Lange Zeit nutzten die Satelliten Feststoffantriebe als Apogäumsmotoren, auch das ging bis in die frühen 90-er so. Die haben einen festen Impuls, erfordern also eine hohe Genauigkeit beim Einschuss, binden die Nutzlast an eine Rakete und erlauben nur einen Impuls (kein Problem bei Standard-GTO, aber große Probleme bei sub- oder supersynchronen GTO). Auf lagerfähige Treibstoffe stellte man erst um als man sowieso große Treibstoffmengen für den immer längeren Betrieb /heute bis 15 Jahre) brauchte. Solarzellenausleger, Drallradstabilisierung und Apogäumsmotor mit flüssigen Treibstoffen wurden übrigens mit den deutsch-französischen Symphoniesatelliten eingeführt. Die Entwicklungskosten übernahmen so DFVLR und CNES.

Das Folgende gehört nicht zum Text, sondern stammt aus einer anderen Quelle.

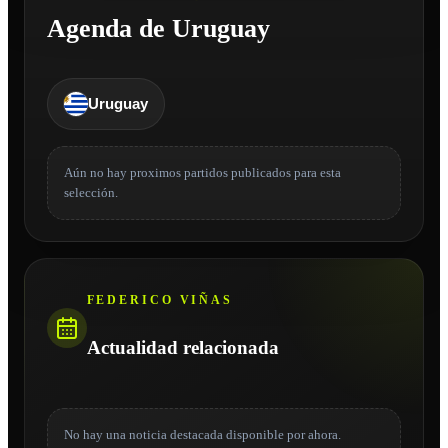
Agenda de Uruguay
Uruguay
Aún no hay proximos partidos publicados para esta
selección.
FEDERICO VIÑAS
Actualidad relacionada
No hay una noticia destacada disponible por ahora.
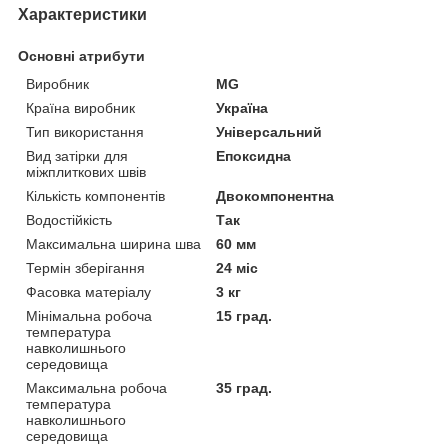
Характеристики
Основні атрибути
Виробник
MG
Країна виробник
Україна
Тип використання
Універсальний
Вид затірки для
Епоксидна
міжплиткових швів
Кількість компонентів
Двокомпонентна
Водостійкість
Так
Максимальна ширина шва
60 мм
Термін зберігання
24 міс
Фасовка матеріалу
3 кг
Мінімальна робоча
15 град.
температура
навколишнього
середовища
Максимальна робоча
35 град.
температура
навколишнього
середовища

Und dabei ist es bis heute geblieben. Die ganze Branche verbessert ihre Produkte evolutionär und wartet drauf, dass die Regierung neue Entwicklungen finanziert. In den USA hat die NASA sechs ATS Satelliten gebaut. Einige ihrer erprobten Techniken wurden erst Jahrzehnte später breit eingesetzt so Faltantennen mit einer Oberfläche aus einem Metallgitternetz. Dazu kamen die TDRS Satelliten und bis heute entwickelt das Militär neue Kommunikationssatelliten mit neuen Technologien die dann wenn sie funktionieren in kommerziellen Satelliten übernommen werden und in Europa macht das die ESA auch so. Olympus, Artemis, Alphasat bzw. Alphabus seien als Schlagworte mal in den Ring geworfen.

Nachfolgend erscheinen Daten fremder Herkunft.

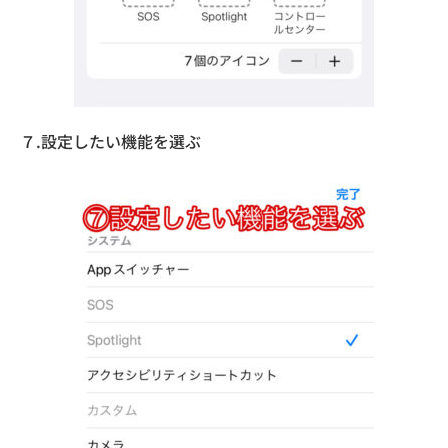
７.設定したい機能を選ぶ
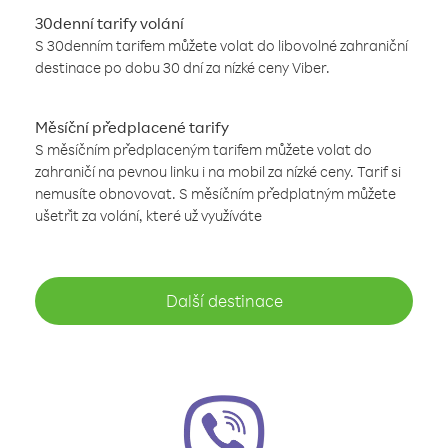
30denní tarify volání
S 30denním tarifem můžete volat do libovolné zahraniční
destinace po dobu 30 dní za nízké ceny Viber.
Měsíční předplacené tarify
S měsíčním předplaceným tarifem můžete volat do
zahraničí na pevnou linku i na mobil za nízké ceny. Tarif si
nemusíte obnovovat. S měsíčním předplatným můžete
ušetřit za volání, které už využíváte
Další destinace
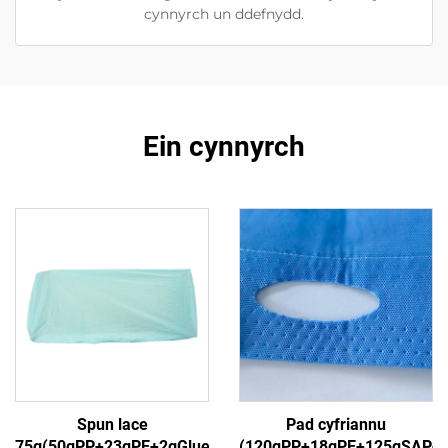
cynnyrch un ddefnydd.
Ein cynnyrch
Spun lace
Pad cyfriannu
75g(50gPP+23gPE+2gGlue)3
(120gPP+18gPE+125gSAP+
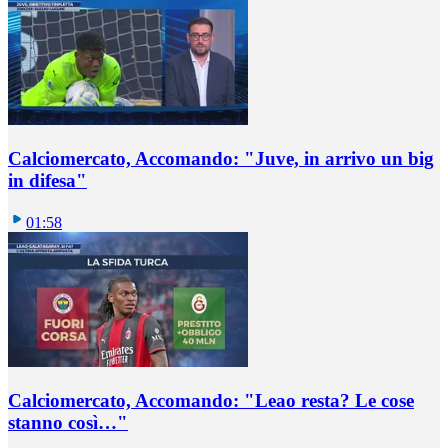
Calciomercato, Accomando: "Juve, in arrivo un big
in difesa"
01:58
Calciomercato, Accomando: "Leao resta? Le cose
stanno così…"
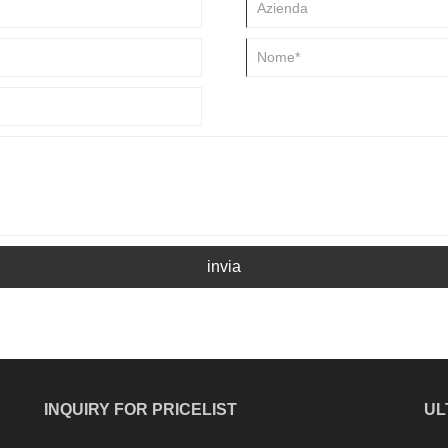
invia
INQUIRY FOR PRICELIST
UL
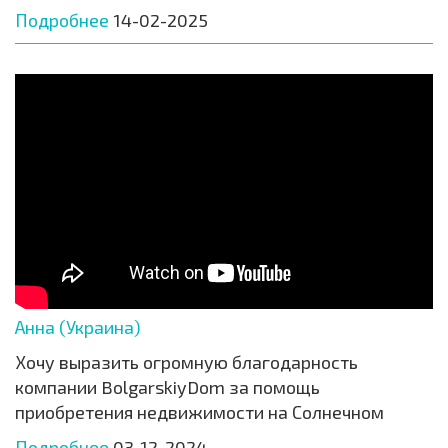
Подробнее
14-02-2025
Анна (Украина)
Хочу выразить огромную благодарность
компании BolgarskiyDom за помощь
приобретения недвижимости на Солнечном
Подробнее
03-12-2024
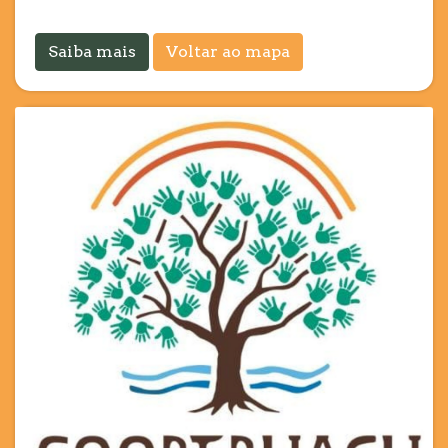
Saiba mais
Voltar ao mapa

Wo die Branche wäre, wenn sie die Entwicklung selbst finanzieren müsste – man kann nur spekulieren. Immerhin jammert sie schnell, wenn die Konkurrenz doch was neues entwickelt. Als vor ein paar Jahren Hughes einen alten Bus so modifizierte das er ganz ohne chemischen Treibstoff auskommt „All electric“ genannt, jammerte zumindest die europäische Industrie angesichts dieser neuen Konkurrenz und nun fördert die ESA das natürlich auch noch. Dabei sollte man annehmen angesichts der heutigen Situation (Satelliten mit 15 Jahren Lebensdauer bestehen zu 2/3 aus Treibstoff und da dann auch die Tanks viel wiegen macht das Antriebssystem 75% der Startmasse aus) man wenigstens Ionentriebwerke für die Lageregelung einsetzt. Doch das scheiterte zumindest in Europa bei TV-Sat wo man das Zusatzgewicht für zwei RIT-10 nicht unterbringen konnte. So wartet die Branche heute in Europa noch auf das Regierungsvorbild ….

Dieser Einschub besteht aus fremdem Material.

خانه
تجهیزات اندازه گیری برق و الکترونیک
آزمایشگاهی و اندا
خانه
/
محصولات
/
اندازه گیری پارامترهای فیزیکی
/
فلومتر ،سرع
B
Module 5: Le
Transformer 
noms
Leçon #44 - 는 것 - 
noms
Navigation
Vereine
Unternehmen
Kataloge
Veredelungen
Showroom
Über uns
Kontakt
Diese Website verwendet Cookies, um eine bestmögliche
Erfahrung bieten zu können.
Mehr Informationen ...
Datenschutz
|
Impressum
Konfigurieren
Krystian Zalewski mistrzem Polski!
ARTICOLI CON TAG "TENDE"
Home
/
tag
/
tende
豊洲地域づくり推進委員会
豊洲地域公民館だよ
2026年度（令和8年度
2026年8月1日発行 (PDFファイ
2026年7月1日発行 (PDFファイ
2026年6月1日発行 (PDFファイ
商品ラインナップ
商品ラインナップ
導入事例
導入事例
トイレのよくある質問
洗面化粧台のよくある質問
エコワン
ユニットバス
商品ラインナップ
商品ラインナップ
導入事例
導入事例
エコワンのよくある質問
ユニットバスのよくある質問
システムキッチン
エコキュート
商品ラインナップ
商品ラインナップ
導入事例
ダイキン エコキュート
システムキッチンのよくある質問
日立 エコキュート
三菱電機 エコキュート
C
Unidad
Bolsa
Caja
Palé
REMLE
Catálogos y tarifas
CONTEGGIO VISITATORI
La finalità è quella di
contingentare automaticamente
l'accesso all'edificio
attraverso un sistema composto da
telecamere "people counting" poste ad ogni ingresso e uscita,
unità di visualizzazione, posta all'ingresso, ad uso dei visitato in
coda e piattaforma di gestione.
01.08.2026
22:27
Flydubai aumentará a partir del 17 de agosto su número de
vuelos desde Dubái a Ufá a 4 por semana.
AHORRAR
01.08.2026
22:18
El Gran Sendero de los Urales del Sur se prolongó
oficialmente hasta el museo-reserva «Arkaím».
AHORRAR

Dabei ist diese Branche hochprofitabel. Kein Satellitenhersteller muss eine Regierung bitten ihr die Entwicklungskosten für eine neue Serie zu finanzieren, wie dies bei den Trägerraketen gang und gäbe ist und gemessen an den Einnahmen über die Transponder die 2012 bei 160% der Abschreibungskosten lagen also 60% Reingewinn (mit straken regionalen Schwankungen in Europa sind es z.B. 220%) ist das noch gar nichts. Man sollte da annehmen das die Käufer der Satelliten eher an Innovation interessiert sind, denn sie machen noch höhere Gewinne, aber auch ihnen scheint wohl Zuverlässigkeit wichtiger zu sein. Verständlich bei 60% Gewinn ist es Wurst wenn die Trägerrakete bei „All-Electric“ Satelliten nur noch die Hälfte kostet, das steigert ihn dann nur von 60 auf 70%, erhöht aber wahrscheinlich in ihren Augen die Wahrscheinlichkeit eines Totalausfalles um ein mehrfaches dessen.

Manchmal habe ich das Gefühl selbst Beamte sind heute innovativer als die Hersteller von Kommunikationssatelliten.